Irgendwie hängt man an dem alten Jelumpe Ein ehemaliger Reichsbahner erinnert sich an die Dornröschen-Jahre des Hamburger Bahnhofs

„Irgendwie hängt man an dem alten Jelumpe“

Ein ehemaliger Reichsbahner erinnert sich an die Dornröschen -Jahre des Hamburger Bahnhofs

Eigentlich hatte er gar nicht mehr mitkommen wollen. schließlich stehen wir doch in einer kleinen Stichstraße, die seitlich vom alten „Verkehrs- und Baumuseum“, besser bekannt als „Hamburger Bahnhof“, vorbeiführt. „Sehen Sie, hier haben sie uns die Scheiben immer zerdeppert“, erklärt der ehemalige Reichsbahner Achim K. und zeigt auf die lange Fensterreihe einer Halle mit eisernen Dachrippen. Seinen Nachnamen will er nicht genannt wissen, denn: „Im Westen gelten wir Reichsbahner immer noch als Dreckskommunisten.“

Die Halle und das Gebäude davor mit seinen zwei Türmen liegen hinter einem hohen Zaun.
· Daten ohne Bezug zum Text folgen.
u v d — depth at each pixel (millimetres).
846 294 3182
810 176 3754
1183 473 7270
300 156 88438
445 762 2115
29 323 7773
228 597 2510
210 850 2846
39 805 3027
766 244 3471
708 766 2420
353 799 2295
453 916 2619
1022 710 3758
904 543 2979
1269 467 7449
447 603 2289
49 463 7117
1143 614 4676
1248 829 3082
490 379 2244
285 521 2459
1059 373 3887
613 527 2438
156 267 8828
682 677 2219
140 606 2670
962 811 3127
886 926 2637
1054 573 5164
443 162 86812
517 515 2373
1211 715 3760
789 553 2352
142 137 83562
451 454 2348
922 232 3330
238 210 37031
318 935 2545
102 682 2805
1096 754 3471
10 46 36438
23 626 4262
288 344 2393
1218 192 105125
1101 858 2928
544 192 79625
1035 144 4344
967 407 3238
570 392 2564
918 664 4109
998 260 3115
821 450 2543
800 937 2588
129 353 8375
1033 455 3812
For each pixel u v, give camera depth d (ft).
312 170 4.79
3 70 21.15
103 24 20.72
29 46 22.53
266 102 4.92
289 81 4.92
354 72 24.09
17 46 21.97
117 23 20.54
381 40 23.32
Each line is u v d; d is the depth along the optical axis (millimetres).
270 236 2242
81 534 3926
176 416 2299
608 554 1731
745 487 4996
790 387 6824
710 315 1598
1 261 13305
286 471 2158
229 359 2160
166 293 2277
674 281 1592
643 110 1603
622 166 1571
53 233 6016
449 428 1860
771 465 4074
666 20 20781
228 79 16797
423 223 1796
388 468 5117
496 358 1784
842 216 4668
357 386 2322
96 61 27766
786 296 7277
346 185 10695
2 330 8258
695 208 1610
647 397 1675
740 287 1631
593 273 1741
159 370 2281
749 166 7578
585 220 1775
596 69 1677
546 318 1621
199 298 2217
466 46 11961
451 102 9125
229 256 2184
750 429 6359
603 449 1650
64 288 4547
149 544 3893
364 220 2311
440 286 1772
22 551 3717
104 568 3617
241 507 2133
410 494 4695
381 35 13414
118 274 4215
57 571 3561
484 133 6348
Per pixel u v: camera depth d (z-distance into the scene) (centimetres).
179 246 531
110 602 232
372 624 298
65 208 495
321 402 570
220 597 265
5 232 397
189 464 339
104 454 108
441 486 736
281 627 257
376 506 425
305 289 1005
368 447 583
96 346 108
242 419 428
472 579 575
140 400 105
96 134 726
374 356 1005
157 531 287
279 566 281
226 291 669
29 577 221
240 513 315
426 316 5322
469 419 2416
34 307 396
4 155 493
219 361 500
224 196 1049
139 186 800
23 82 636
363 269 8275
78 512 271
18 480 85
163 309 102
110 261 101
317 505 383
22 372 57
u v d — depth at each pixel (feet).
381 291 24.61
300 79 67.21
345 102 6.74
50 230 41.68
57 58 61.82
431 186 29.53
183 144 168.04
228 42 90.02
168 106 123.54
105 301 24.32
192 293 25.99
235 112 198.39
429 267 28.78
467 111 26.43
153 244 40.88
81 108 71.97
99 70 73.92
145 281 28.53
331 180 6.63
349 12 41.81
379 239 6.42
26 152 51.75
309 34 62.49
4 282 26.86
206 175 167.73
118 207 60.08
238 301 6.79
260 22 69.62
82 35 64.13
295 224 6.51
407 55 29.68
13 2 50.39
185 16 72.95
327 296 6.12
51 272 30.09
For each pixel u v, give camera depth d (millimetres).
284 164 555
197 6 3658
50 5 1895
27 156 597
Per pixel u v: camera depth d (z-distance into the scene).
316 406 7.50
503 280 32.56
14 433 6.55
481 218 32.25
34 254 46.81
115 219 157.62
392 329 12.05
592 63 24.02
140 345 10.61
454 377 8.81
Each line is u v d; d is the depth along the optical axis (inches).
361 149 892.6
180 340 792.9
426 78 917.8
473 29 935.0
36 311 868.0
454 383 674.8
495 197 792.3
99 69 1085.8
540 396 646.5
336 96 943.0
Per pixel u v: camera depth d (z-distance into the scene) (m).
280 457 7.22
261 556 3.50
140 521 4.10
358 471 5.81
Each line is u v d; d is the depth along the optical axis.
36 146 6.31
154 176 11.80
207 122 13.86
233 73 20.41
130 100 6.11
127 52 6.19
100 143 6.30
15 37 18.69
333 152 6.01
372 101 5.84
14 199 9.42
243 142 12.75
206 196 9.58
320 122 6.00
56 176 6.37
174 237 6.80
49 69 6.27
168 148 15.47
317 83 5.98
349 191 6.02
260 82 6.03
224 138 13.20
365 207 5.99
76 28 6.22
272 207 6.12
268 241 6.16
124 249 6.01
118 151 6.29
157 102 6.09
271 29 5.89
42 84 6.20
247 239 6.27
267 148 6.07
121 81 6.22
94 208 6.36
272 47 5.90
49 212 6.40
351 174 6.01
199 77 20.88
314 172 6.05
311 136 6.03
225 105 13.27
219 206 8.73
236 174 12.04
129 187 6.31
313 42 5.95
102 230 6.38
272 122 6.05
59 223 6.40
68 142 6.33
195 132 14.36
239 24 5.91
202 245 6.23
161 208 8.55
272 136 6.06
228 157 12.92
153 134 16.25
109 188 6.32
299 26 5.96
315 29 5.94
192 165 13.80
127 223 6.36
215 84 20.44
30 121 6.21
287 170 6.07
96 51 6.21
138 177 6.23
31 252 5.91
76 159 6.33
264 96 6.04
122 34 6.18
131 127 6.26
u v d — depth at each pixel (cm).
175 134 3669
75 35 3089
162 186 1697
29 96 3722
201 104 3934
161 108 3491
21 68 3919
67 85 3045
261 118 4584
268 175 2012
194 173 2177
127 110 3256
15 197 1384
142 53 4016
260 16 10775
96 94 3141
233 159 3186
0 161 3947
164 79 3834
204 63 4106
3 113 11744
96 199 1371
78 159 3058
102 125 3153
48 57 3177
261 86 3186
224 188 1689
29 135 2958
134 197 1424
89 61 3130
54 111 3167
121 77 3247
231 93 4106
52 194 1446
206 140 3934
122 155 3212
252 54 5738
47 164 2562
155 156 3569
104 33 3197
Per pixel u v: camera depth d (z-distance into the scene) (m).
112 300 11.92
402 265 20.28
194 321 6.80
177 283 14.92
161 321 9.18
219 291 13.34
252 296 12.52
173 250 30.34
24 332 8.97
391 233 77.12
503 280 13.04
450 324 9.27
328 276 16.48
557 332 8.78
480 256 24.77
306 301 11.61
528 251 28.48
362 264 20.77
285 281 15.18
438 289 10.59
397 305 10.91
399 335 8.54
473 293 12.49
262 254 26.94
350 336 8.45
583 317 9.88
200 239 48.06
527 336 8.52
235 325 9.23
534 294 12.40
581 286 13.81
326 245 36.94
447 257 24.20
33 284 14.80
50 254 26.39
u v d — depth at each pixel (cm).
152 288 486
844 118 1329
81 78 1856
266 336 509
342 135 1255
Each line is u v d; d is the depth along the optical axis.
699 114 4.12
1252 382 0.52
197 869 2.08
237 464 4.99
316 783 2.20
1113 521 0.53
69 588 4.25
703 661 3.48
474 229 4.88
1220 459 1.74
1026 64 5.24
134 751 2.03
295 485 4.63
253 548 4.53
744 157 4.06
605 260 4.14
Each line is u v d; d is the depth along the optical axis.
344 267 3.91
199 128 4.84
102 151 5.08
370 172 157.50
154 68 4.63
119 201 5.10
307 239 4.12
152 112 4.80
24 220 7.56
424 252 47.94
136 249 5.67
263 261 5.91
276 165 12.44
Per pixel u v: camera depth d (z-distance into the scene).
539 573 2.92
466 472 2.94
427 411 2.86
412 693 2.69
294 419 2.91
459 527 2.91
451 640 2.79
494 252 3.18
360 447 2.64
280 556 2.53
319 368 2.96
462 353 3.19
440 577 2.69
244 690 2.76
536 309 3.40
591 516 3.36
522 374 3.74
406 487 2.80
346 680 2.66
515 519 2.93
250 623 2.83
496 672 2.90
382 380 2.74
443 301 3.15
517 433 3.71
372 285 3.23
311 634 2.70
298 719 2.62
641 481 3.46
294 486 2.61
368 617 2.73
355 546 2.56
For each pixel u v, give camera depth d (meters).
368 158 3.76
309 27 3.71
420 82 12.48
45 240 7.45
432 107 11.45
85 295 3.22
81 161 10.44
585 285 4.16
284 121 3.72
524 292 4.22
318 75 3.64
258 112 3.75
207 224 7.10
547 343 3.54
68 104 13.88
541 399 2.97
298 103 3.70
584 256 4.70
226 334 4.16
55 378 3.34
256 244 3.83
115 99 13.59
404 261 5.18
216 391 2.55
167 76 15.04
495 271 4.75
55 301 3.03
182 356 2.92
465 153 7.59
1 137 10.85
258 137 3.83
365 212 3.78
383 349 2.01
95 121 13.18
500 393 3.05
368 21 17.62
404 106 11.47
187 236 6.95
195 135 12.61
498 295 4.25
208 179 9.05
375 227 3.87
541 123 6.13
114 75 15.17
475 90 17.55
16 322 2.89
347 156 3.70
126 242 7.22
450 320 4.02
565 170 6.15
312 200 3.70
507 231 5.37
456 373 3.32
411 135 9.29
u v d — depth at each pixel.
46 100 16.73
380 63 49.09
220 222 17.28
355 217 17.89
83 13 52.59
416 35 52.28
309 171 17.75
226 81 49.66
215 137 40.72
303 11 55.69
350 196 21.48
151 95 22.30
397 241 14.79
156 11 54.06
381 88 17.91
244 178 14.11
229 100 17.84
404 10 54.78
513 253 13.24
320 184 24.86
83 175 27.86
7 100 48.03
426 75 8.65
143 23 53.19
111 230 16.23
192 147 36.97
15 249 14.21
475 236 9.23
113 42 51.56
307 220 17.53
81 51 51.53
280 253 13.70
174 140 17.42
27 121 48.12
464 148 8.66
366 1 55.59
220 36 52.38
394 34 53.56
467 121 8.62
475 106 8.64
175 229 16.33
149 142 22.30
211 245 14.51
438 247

Der Bahnhof erstrahlt in neuem Glanz, die rekonstruierten Seitenflügel des Empfangsgebäudes sind im Rohbau fertiggestellt. Eine Hinweistafel vor dem Haupteingang verkündet, daß hier der Kultursenator die Regie übernommen hat und das direkt am Kontrollpunkt Invalidenstraße liegende Objekt als Ausstellungshalle verwenden will.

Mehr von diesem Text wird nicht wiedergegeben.